FEDERAL RESERVE POLICY AND ECONOMIC STABILITY

(3) In his detailed comments on restrictive Federal Reserve policy
in 1952-53, 1955, and 1957, the author appears to favor a sledgehammer approach of sharper and more rapid actions on the basis of
forecasts presumed to be accurate. Perhaps preoccupation with the
sledge-hammer approach in applying monetary actions accounts for
the author's surprise that the Federal Open Market Committee
through the first three quarters of 1957 was weighing meticulously all
aspects of the current economic situation in order to detect promptly
any evidences of downturn. The Federal Open Market Committee's
record was entirely consistent, of course, with the System's public
posture of monetary restraint during the period in view of the
evidence that the economy was in the grips of a demand-pull cost-push
inflation and of the danger that speculative excesses would lead to
serious liquidation and severe economic recession.

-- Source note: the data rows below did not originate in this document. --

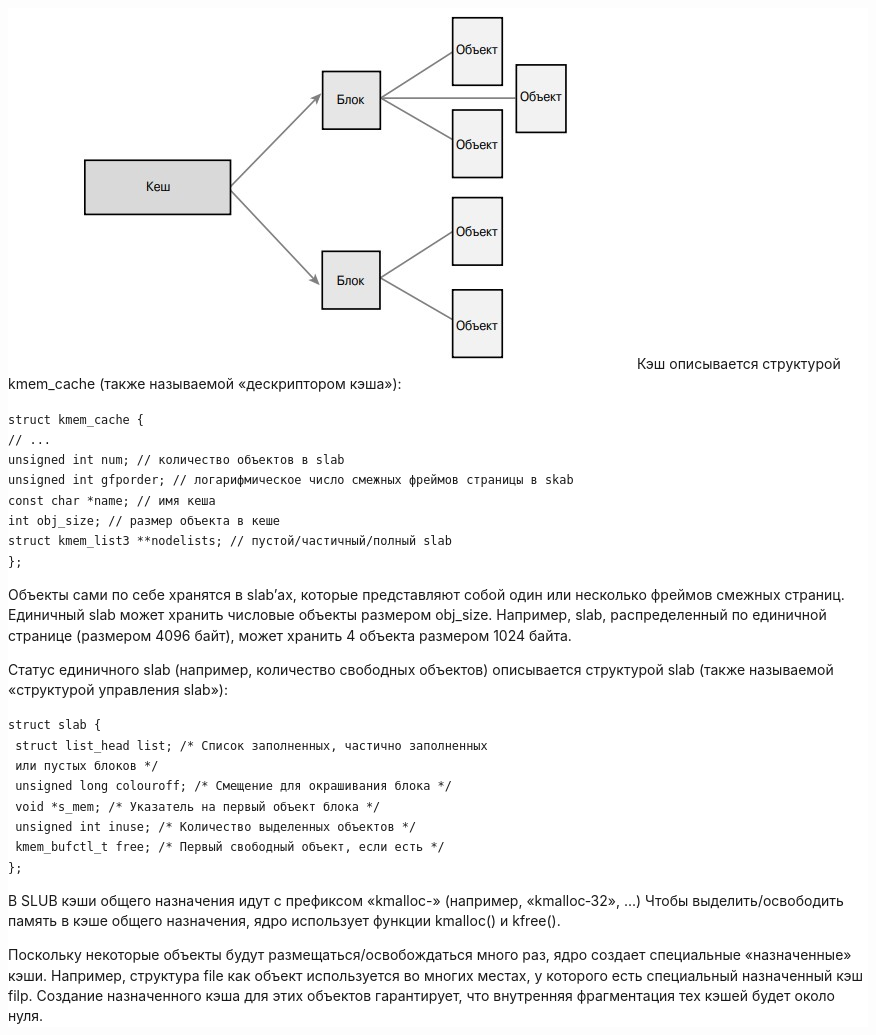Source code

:![](%D0%A1%D0%BA%D1%80%D0%B8%D0%BD%D1%88%D0%BE%D1%82%2029-10-2022%20205421.jpg)
Кэш описывается структурой kmem_cache (также называемой «дескриптором кэша»):
```
struct kmem_cache {
// ...
unsigned int num; // количество объектов в slab
unsigned int gfporder; // логарифмическое число смежных фреймов страницы в skab
const char *name; // имя кеша
int obj_size; // размер объекта в кеше
struct kmem_list3 **nodelists; // пустой/частичный/полный slab
};
```
Объекты сами по себе хранятся в slab’ах, которые представляют собой один или несколько фреймов смежных страниц. Единичный slab может хранить числовые объекты размером obj_size. Например, slab, распределенный по единичной странице (размером 4096 байт), может хранить 4 объекта размером 1024 байта.

Статус единичного slab (например, количество свободных объектов) описывается структурой slab (также называемой «структурой управления slab»):
```
struct slab {
 struct list_head list; /* Список заполненных, частично заполненных
 или пустых блоков */
 unsigned long colouroff; /* Смещение для окрашивания блока */
 void *s_mem; /* Указатель на первый объект блока */
 unsigned int inuse; /* Количество выделенных объектов */
 kmem_bufctl_t free; /* Первый свободный объект, если есть */
};
```
В SLUB кэши общего назначения идут с префиксом «kmalloc-» (например, «kmalloc‑32», ...)
Чтобы выделить/освободить память в кэше общего назначения, ядро использует функции kmalloc() и kfree().

Поскольку некоторые объекты будут размещаться/освобождаться много раз, ядро создает специальные «назначенные» кэши. Например, структура file как объект используется во многих местах, у которого есть специальный назначенный кэш filp. Создание назначенного кэша для этих объектов гарантирует, что внутренняя фрагментация тех кэшей будет около нуля.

(4) The paper suggests some avenues of inquiry that afford promise,
as for example when it takes up in critical vein what it terms certain
limitations in the use of the tools of monetary policy, and fiscal and
debt management policy, for promoting economic stability. However, the inquiry does not go beyond recognizing that the fallibility in
foreseeing the future that attends all forms of human endeavor extends
to monetary policy. Indeed, the author makes the point that monetary policy has unusual virtues, at least in comparison with fiscal
policy and debt management policy, in that its flexibility enables the
monetary authorities to minimize errors of diagnosis by more speedily
steering a different course to meet changing conditions.